*** Begin section ***
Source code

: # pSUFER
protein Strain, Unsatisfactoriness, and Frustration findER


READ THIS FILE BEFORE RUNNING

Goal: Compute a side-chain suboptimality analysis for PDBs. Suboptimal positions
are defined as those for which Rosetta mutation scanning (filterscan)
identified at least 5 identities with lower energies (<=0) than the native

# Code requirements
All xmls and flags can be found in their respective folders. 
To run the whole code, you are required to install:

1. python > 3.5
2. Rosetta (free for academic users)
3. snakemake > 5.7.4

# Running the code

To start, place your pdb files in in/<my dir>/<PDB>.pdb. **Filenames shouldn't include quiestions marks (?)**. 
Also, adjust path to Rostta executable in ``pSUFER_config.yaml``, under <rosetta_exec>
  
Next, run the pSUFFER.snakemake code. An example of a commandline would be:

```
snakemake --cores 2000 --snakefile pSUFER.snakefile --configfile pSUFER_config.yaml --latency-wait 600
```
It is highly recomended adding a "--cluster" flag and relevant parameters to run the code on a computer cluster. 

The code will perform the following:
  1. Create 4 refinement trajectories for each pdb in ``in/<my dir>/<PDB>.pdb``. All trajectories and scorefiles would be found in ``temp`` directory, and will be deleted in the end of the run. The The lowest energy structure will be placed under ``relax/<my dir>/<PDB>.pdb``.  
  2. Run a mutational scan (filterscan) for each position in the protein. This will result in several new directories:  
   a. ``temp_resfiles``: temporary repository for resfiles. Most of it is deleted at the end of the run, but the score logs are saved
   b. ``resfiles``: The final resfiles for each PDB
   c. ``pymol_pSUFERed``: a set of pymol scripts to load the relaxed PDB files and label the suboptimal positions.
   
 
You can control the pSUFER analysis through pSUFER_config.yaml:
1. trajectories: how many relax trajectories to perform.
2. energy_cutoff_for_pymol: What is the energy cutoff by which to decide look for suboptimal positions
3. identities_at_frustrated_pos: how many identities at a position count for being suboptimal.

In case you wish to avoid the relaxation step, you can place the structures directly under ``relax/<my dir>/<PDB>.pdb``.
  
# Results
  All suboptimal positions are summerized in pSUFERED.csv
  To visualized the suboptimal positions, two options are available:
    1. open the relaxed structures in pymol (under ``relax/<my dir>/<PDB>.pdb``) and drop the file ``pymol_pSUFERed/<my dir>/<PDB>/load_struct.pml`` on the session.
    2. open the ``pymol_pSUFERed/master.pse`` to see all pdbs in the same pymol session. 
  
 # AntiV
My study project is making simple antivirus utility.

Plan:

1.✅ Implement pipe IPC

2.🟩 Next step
*** End section ***
*** Begin section ***
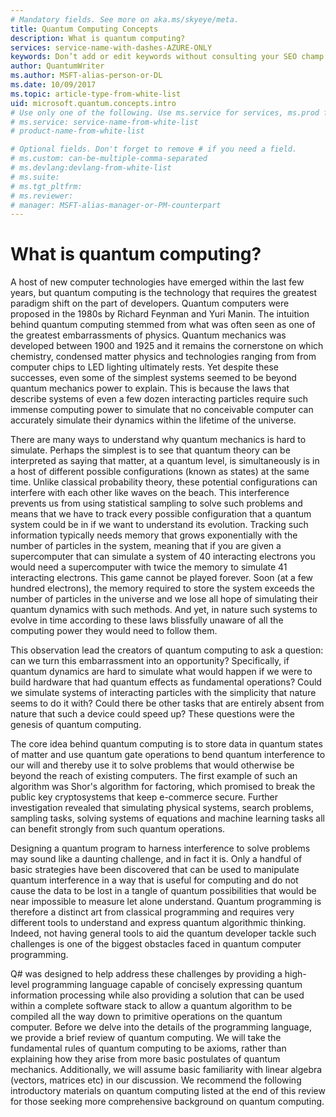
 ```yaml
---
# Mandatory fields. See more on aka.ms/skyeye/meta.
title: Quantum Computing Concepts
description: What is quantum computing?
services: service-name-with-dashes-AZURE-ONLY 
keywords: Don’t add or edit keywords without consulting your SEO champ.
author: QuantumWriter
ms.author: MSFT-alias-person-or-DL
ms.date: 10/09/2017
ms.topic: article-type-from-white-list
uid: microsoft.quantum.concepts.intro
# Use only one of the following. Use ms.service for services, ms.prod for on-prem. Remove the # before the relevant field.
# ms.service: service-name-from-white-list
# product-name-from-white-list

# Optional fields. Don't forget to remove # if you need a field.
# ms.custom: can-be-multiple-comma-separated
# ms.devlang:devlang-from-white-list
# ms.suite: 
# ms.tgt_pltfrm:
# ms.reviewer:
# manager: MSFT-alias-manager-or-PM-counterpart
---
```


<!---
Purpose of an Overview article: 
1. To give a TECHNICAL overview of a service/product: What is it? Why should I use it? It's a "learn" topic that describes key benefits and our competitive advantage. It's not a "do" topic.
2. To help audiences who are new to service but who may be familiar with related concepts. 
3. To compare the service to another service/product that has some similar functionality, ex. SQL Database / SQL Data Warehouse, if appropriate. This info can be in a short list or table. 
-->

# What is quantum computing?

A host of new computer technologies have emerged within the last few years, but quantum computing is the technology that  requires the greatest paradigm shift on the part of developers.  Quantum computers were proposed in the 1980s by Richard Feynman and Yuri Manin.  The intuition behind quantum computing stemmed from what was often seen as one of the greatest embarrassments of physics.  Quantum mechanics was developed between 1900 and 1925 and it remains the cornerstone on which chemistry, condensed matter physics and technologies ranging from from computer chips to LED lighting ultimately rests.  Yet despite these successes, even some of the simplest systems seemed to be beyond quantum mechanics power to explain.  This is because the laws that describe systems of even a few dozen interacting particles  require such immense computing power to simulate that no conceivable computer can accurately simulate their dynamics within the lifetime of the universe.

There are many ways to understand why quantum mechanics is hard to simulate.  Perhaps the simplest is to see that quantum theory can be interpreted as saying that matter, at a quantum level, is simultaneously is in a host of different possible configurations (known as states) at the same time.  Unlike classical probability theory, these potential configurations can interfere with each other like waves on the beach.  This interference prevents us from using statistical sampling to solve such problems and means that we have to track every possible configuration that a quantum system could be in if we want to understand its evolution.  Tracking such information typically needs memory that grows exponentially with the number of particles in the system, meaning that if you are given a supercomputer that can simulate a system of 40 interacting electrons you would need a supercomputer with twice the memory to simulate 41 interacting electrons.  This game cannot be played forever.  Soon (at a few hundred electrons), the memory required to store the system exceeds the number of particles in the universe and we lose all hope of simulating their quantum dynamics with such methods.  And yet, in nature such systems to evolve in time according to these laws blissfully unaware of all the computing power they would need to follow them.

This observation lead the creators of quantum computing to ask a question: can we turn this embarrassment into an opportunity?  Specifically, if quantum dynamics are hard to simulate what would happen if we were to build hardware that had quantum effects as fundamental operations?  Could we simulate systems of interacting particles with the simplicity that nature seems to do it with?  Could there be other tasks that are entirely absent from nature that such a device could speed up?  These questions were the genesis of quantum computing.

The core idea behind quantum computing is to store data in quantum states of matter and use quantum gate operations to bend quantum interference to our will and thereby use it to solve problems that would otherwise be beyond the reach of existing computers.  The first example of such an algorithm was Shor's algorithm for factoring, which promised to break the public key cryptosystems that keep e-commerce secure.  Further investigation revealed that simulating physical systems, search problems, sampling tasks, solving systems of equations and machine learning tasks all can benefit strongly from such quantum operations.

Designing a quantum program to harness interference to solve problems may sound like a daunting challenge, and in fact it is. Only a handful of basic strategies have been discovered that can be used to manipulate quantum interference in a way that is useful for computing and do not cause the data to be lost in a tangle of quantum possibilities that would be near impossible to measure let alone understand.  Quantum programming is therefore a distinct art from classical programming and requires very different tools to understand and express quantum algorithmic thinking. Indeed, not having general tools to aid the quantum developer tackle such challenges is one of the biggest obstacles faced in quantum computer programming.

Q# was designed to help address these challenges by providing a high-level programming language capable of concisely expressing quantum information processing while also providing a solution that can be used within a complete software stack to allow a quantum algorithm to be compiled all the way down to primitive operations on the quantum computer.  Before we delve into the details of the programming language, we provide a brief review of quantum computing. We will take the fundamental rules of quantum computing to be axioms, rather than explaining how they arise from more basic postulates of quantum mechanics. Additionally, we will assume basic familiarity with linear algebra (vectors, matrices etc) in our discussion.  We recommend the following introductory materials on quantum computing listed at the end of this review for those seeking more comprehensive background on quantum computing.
*** End section ***
TASK PROMPT:
Out of the data above, give again only the lines starting at the one holding "It is highly" and ending at the one holding "3. identities_at_frustrated_pos: how", unchanged.

OUTPUT OF THE EXERCISE:
It is highly recomended adding a "--cluster" flag and relevant parameters to run the code on a computer cluster. 

The code will perform the following:
  1. Create 4 refinement trajectories for each pdb in ``in/<my dir>/<PDB>.pdb``. All trajectories and scorefiles would be found in ``temp`` directory, and will be deleted in the end of the run. The The lowest energy structure will be placed under ``relax/<my dir>/<PDB>.pdb``.  
  2. Run a mutational scan (filterscan) for each position in the protein. This will result in several new directories:  
   a. ``temp_resfiles``: temporary repository for resfiles. Most of it is deleted at the end of the run, but the score logs are saved
   b. ``resfiles``: The final resfiles for each PDB
   c. ``pymol_pSUFERed``: a set of pymol scripts to load the relaxed PDB files and label the suboptimal positions.
   
 
You can control the pSUFER analysis through pSUFER_config.yaml:
1. trajectories: how many relax trajectories to perform.
2. energy_cutoff_for_pymol: What is the energy cutoff by which to decide look for suboptimal positions
3. identities_at_frustrated_pos: how many identities at a position count for being suboptimal.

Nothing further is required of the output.